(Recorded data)
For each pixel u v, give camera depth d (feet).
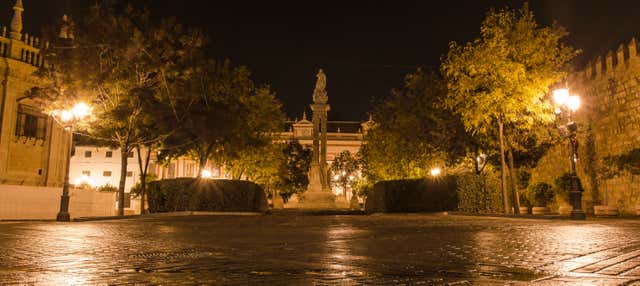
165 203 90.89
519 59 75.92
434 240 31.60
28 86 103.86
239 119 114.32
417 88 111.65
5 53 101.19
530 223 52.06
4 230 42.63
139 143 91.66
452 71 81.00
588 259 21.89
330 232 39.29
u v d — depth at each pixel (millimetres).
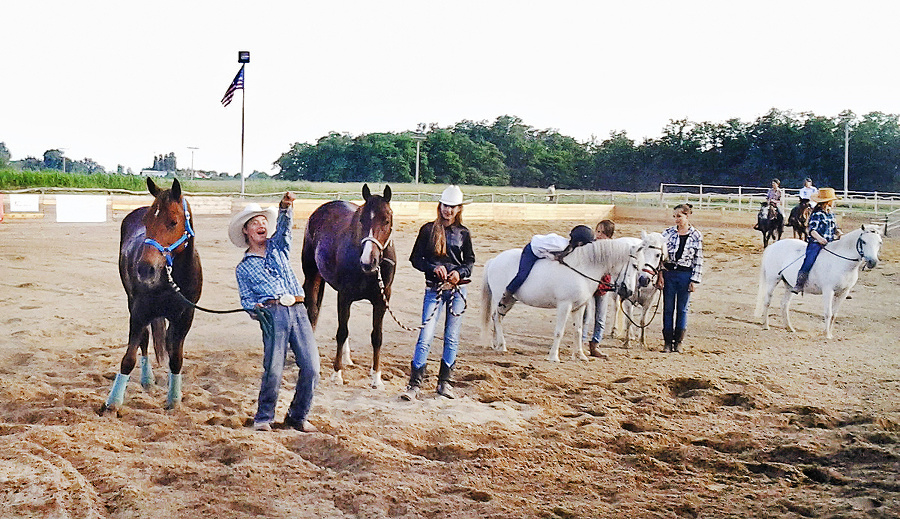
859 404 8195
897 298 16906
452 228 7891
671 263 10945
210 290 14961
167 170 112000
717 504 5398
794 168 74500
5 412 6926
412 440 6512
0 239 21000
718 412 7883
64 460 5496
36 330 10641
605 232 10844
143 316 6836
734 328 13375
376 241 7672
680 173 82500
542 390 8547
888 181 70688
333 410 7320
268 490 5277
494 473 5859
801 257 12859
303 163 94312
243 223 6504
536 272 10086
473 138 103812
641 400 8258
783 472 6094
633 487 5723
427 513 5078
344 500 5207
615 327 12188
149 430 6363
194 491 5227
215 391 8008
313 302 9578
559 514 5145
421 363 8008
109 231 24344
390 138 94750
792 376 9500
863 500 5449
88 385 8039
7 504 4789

==

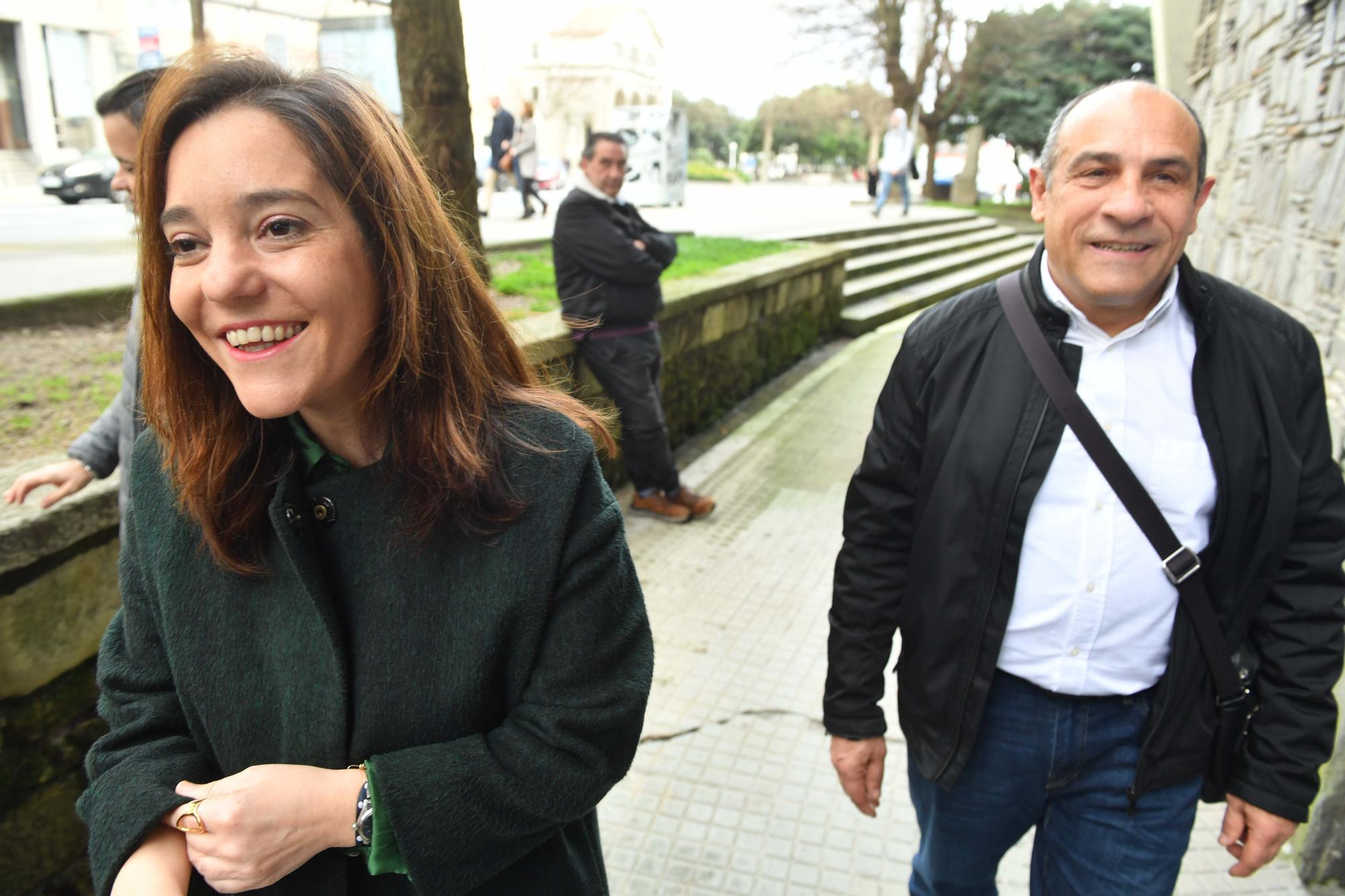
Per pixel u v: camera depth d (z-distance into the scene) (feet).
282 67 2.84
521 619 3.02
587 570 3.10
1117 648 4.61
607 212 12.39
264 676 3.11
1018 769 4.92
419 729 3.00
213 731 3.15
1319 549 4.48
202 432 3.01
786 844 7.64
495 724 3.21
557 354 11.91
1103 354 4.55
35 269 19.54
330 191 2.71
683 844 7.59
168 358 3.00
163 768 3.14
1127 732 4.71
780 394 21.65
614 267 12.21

**PROBLEM DETAILS**. Return a copy of each line in the entries that carries the string "depth".

**FINISHED TASK**.
For each pixel u v, give camera depth d (feet).
u v d — depth at each pixel (millimetres).
Per pixel u v: camera depth d (z-distance into the scene) (feet).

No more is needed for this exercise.